Le tocsin, la générale et le canon d'alarme tiré coup sur coup sur le terre-plein du Pont-Neuf, les pas des sectionnaires armés, courant à leurs postes dans la rue, leur annoncèrent que l'heure ne donnait plus de temps à l'irrésolution. Ils se séparèrent sans s'être arrêtés à aucun parti unanime. Chacun prenant conseil de ses illusions ou de son désespoir, de son courage ou de sa faiblesse ; les uns cherchant leur salut dans une évasion nocturne hors des barrières de Paris, les autres allant attendre le sort de la séance chez des amis non suspects de fédéralisme ; les plus généreux et les plus imprudents se rendant à la séance de la Convention pour mourir à leur poste. Leurs bancs se trouvèrent longtemps vides à la séance du soir, qui s'ouvrit à dix heures. Déjà le bruit de leur fuite et de leur trahison se répandait sur la Montagne, quand la présence des plus courageux d'entre les vingt-deux vint braver leurs assassins.

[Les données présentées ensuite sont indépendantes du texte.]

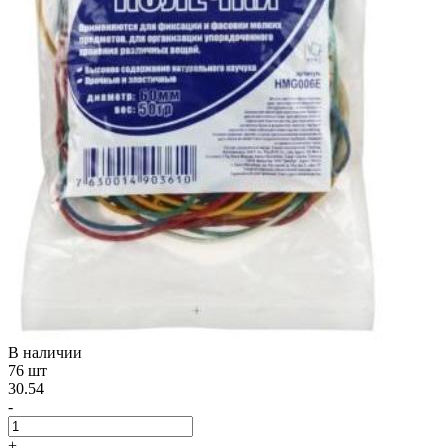
В наличии
76 шт
30.54
-
+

Le plan de blocus de Marat avait été suivi. Toute la nuit Henriot avait dirigé, autour de la Convention, les bataillons de volontaires parisiens rappelés de la banlieue dans la ville. Cent soixante bouches à feu, les bataillons des sections de Paris dont la commune était moins sûre formaient une seconde ligne derrière le Carrousel. Un profond silence régnait dans les rangs de cette armée de citoyens. Ce n'était plus une sédition, c'était un camp. On sentait, dans l'attitude de ces troupes, la résolution d'avoir raison de la représentation nationale même par les baïonnettes. Le crime contre la constitution était consommé dans leur cœur.

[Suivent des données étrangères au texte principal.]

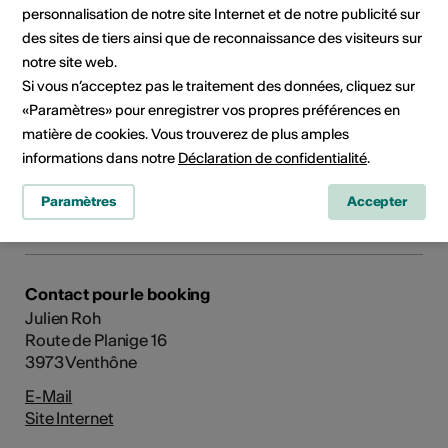
personnalisation de notre site Internet et de notre publicité sur
des sites de tiers ainsi que de reconnaissance des visiteurs sur
notre site web.
Si vous n’acceptez pas le traitement des données, cliquez sur
«Paramètres» pour enregistrer vos propres préférences en
matière de cookies. Vous trouverez de plus amples
informations dans notre
Déclaration de confidentialité
.
Domaine culturel
Paramètres
Accepter
Musique
Contact pour le booking
Julien Roh
Route de Planige 16
3973 Venthône
E-Mail
Site Internet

Au point du jour, la séance s'ouvrit. Mallarmé présidait comme la veille. Plus modéré qu'Hérault de Séchelles, il savait donner à la violence l'apparence de la légalité. La Montagne lui avait confié le soin de conserver à la proscription toute la dignité de la loi. Lanjuinais, regardant les bancs presque déserts des Girondins et d'autant plus animé à les défendre qu'ils s'abandonnaient davantage, demanda la parole. « A bas Lanjuinais ! » lui crient les tribunes. « Il veut allumer la guerre civile. — Tant qu'il sera permis de faire entendre ici une voix libre, dit Lanjuinais, je ne laisserai pas avilir, dans ma personne, le caractère de représentant du peuple. Je dirai la vérité. Il n'est que trop vrai que depuis trois jours vous délibérez sous le couteau. Une puissance rivale vous domine. Elle vous environne. Au dedans des stipendiés, au dehors des canons. Des crimes que la loi punit de mort ont été commis. Une autorité usurpatrice a fait tirer le canon d'alarme. » Geoffroy, Drouet, Legendre, Billaud-Varennes, Julien se lèvent et se précipitent vers la tribune pour en arracher Lanjuinais. Le président se couvre : « C'en est fait de la liberté, dit-il avec une triste solennité, si de tels désordres continuent. — Qu'avez-vous fait cependant ? reprend Lanjuinais avec assurance. Rien pour la dignité de la Convention, rien pour l'inviolabilité de ses membres attaqués, depuis deux jours, jusque dans leur vie ! — Scélérat, » lui crie Thuriot, « tu as donc juré de perdre la république par tes éternelles déclamations et par tes calomnies ! — Une Assemblée usurpatrice existe, délibère, conspire, agit, » reprend l'impassible orateur. « Un comité directionnel sonne la guerre civile, et cette commune révoltée existe encore ! Avant-hier, quand cette autorité rivale et usurpatrice vous faisait entourer d'armes et de canons, on venait vous apporter cette pétition, cette liste de proscription de vos collègues trouvée dans la boue des rues de Paris. » A ces mots, la Montagne, les tribunes semblent s'abîmer sur Lanjuinais. La foule qui se presse aux portes et dans les couloirs pousse des cris de mort et refoule, jusqu'aux marches de la tribune, les huissiers et les gardes de la Convention. Ces cris, ces poings levés, ces gestes homicides, ces armes qui résonnent à quelques pas de lui ne donnent pas même un tremblement à l'accent de Lanjuinais. Il conclut à la répression de la commune, sous le fer des séides de la commune.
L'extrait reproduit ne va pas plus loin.